Cette annonce, qui cherchait à calmer le mécontentement populaire, n'a fait que l'attiser. Des centaines de jeunes ont ravagé un commissariat du centre de Tunis, lançant des meubles, des dossiers et du matériel dans la rue. La police a réagi en tirant des lacrymogènes.

À Gafsa, des centaines de manifestants armés de pierres se sont mesurés à des policiers anti-émeutes tirant des lacrymogènes. L'armée a été déployée pour contenir les manifestations de masse à Sidi Bouzid.

La crise du régime tunisien a été accentuée jeudi soir lorsque l'appel du premier ministre Jebali à un gouvernement «non-partisan» et technocratique a été répudié par son propre parti. Le parti Ennahda a publié un communiqué déclarant que la Tunisie a besoin d'un «gouvernement politique» s'appuyant sur les résultats des élections d'octobre 2011.

Le même jour, quatre groupes d'opposition, le Front populaire de Belaid, l'Appel pour la Tunisie (Nidaa Tounes), le parti Al Massar et le Parti républicain ont annoncé qu'ils se retiraient de l'assemblée constituante et appelaient à une grève générale. L'UGTT, craignant que les manifestations populaires ne se développent en un nouveau soulèvement révolutionnaire, a annoncé une grève générale d'un jour pour vendredi pour tenter de contenir le mouvement.

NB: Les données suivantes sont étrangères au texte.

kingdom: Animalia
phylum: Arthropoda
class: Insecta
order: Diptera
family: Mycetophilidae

Le bloc du Front populaire est mené par le Parti ouvrier maoïste, dirigé par Hamma Hammami. Hammami et son parti servent depuis longtemps à détourner tout mouvement indépendant de la classe ouvrière et à maintenir les travailleurs tunisiens sous le contrôle des factions libérales et laïques de la bourgeoisie. C'est précisément le rôle qu'ils jouent dans la crise actuelle.

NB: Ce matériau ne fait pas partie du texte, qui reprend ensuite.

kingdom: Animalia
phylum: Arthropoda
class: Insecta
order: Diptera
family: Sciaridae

L'un des quatre partis bourgeois d'opposition auxquels le Front populaire est allié, Nidaa Tounes, est dirigé par Béji Caïd Essebsi, 86 ans, un haut fonctionnaire qui a longuement servi les régimes dictatoriaux d'Habib Bourguiba et de Ben Ali.

Vendredi, le Premier ministre Jebali a réitéré son appel à un nouveau gouvernement d'une manière quelque peu différente. Il a dit qu'il ne demanderait pas l'accord de l'assemblée constituante et s'est déclaré confiant d'obtenir le soutien de son parti parce qu'il ne dissolvait pas son gouvernement mais ne faisait que remplacer tous ses membres. Cependant, il a indiqué que si son plan était bloqué, il démissionnerait de son poste de premier ministre.